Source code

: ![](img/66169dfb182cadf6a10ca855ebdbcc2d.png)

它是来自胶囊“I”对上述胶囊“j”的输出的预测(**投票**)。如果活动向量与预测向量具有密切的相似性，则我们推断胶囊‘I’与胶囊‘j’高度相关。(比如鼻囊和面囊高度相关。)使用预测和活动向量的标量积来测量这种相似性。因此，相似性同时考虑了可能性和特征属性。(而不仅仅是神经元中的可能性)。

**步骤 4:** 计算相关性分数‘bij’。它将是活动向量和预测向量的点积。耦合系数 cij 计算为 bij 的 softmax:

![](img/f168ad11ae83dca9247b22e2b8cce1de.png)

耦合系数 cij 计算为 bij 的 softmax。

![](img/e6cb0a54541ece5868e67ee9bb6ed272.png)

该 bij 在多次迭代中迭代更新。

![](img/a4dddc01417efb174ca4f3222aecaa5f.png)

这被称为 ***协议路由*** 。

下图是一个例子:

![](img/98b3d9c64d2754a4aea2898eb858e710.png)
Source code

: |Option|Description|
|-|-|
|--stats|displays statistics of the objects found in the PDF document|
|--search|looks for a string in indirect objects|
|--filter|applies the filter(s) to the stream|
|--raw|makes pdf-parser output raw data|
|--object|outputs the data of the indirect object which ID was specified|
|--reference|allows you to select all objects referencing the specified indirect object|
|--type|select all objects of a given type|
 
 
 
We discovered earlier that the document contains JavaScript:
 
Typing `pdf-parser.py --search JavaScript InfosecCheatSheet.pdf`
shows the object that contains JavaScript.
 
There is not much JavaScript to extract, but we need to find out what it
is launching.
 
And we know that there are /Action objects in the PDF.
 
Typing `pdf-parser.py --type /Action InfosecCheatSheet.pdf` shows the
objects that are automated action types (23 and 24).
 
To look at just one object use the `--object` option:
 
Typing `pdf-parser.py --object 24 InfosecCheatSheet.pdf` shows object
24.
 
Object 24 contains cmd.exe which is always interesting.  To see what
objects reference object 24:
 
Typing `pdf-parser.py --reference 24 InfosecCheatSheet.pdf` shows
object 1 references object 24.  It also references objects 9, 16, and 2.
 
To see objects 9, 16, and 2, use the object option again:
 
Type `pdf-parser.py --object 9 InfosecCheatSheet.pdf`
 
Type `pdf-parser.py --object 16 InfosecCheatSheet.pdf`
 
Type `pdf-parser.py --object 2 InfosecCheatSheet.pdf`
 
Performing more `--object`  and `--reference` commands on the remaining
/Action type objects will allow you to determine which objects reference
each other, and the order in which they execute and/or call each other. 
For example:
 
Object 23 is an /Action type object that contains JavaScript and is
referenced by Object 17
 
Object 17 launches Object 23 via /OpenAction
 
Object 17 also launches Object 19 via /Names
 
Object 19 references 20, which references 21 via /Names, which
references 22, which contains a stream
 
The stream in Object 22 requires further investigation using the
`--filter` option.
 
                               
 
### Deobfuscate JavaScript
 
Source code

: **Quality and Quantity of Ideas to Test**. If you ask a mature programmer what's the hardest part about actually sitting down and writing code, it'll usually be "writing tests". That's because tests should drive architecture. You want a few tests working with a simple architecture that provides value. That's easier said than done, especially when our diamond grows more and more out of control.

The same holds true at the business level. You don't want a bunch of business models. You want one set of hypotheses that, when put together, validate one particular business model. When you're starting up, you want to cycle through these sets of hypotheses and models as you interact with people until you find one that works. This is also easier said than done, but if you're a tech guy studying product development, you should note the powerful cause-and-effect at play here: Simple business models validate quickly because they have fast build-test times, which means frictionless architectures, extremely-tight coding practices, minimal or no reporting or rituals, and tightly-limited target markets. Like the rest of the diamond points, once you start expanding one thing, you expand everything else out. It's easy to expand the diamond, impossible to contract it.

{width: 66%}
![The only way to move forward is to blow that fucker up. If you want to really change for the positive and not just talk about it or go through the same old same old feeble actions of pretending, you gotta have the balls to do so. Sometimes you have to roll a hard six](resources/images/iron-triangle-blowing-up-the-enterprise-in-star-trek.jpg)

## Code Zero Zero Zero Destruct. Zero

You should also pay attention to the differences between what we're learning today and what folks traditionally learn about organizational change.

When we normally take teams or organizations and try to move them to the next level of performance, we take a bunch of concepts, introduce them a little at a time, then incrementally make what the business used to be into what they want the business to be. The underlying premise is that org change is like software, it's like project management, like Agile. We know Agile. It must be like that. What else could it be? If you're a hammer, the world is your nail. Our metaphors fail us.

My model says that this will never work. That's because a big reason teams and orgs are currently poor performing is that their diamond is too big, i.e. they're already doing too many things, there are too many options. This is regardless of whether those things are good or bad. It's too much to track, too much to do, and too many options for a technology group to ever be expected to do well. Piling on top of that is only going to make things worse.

· · · · ·

Your goal » Start at the line that contains "The stream in" and end after the line that contains "out of control.". Lay out those lines as a numbered list, leaving out any blank lines.

Answer space »
1. The stream in Object 22 requires further investigation using the
2. `--filter` option.
3. ### Deobfuscate JavaScript
4. Source code
5. : **Quality and Quantity of Ideas to Test**. If you ask a mature programmer what's the hardest part about actually sitting down and writing code, it'll usually be "writing tests". That's because tests should drive architecture. You want a few tests working with a simple architecture that provides value. That's easier said than done, especially when our diamond grows more and more out of control.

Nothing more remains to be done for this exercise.